On Fri, Feb 4, 2022 at 9:38 AM Corey Bonnell <corey.bonn...@digicert.com>
wrote:

> Hi Ryan,
>
> I agree with Rob that a CSR contains all the SANs of a certificate request
> is not necessarily sufficient PoP. A bit of PKI fan fiction to illustrate:
>
>
I think you may be conflating my remarks with Doug’s? I wasn’t proposing an
“all sans” rule, but a “subscriber” rule - see below.

There are mitigations that the CA can put in place to lower the chances of
> that from happening (such as binding a submitted public key to a specific
> Subscriber account), but even that may be flawed since it’s essentially
> TOFU (the first Applicant to submit the CSR “wins”). Given these concerns,
> I don’t think it necessarily follows that a CSR that contains all SANs of a
> given certificate request constitutes PoP in all cases.
>
To be clear, I was suggesting that the question of “have they proven POP”
is about whether the subscriber, who provided the CSR and validated the
domain, is the one who initiates the revocation request.

In this adversarial example, where a rogue CSR is obtained, such as for one
of these BygoneSSL-style expired/unregistered domains, the fundamental
question it seems we’re asking is: is signing a CSR for that name an
authorization for that key to be used with that name? And, if it is, what
privileges are afforded to the Subscriber account?

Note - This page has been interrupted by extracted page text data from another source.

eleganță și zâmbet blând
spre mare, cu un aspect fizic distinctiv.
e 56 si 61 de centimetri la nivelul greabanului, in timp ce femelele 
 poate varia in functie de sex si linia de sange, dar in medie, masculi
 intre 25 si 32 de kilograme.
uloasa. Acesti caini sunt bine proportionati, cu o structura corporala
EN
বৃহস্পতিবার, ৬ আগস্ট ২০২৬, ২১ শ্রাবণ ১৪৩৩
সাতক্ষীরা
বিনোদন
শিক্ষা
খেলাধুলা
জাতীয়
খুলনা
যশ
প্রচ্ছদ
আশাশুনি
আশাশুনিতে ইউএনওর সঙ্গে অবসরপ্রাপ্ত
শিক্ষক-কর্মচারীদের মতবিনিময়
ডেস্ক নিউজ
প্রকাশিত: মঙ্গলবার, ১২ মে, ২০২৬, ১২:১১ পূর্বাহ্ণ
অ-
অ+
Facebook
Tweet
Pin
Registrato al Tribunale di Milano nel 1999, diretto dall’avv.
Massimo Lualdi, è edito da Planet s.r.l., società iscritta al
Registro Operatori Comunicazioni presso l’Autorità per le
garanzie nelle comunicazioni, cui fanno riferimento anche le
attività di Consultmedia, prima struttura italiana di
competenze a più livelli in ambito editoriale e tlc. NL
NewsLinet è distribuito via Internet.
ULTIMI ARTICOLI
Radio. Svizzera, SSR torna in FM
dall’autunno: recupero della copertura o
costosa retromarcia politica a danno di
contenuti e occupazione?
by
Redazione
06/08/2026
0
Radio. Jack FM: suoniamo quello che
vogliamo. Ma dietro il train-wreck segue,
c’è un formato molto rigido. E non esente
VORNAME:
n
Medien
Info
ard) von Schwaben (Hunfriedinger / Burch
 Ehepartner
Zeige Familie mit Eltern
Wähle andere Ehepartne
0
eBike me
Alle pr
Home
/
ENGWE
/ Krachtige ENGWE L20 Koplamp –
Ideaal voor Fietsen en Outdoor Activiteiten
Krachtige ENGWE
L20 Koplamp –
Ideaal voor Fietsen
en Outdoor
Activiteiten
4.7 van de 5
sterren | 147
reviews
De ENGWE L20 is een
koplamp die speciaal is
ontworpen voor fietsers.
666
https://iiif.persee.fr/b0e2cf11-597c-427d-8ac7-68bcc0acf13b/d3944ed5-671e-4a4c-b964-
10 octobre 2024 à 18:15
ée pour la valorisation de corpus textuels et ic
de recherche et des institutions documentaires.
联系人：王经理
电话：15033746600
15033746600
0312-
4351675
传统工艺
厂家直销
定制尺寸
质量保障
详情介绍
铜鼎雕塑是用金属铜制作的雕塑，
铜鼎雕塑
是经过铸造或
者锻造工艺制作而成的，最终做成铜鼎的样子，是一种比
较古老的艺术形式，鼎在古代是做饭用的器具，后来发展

I think you and Rob are arguing either that
a) A CSR shouldn’t be seen as authorization for that domain to use that key

or

b) That zero privileges are afforded and some separate demonstration of
control is needed

I’m not sure how b would work though, because even systems like
bootstrapping a revocation key are still working on the assumption that the
entity who presented the CSR and performed the domain validation challenge
is authorized to bootstrap said key. If the CSR isn’t the source of that
authorization, where does it flow?

It would seem that, if we take the CSR out of the mix, you’re looking to
bootstrap some form of challenge-response protocol, similar to DNS
challenge/response. Which, to be fair, a CSR can be as well, as we saw with
.onion. But how well does that align with how the WebPKI works today, and
has worked for decades?

Is there a connection I’m failing to make here?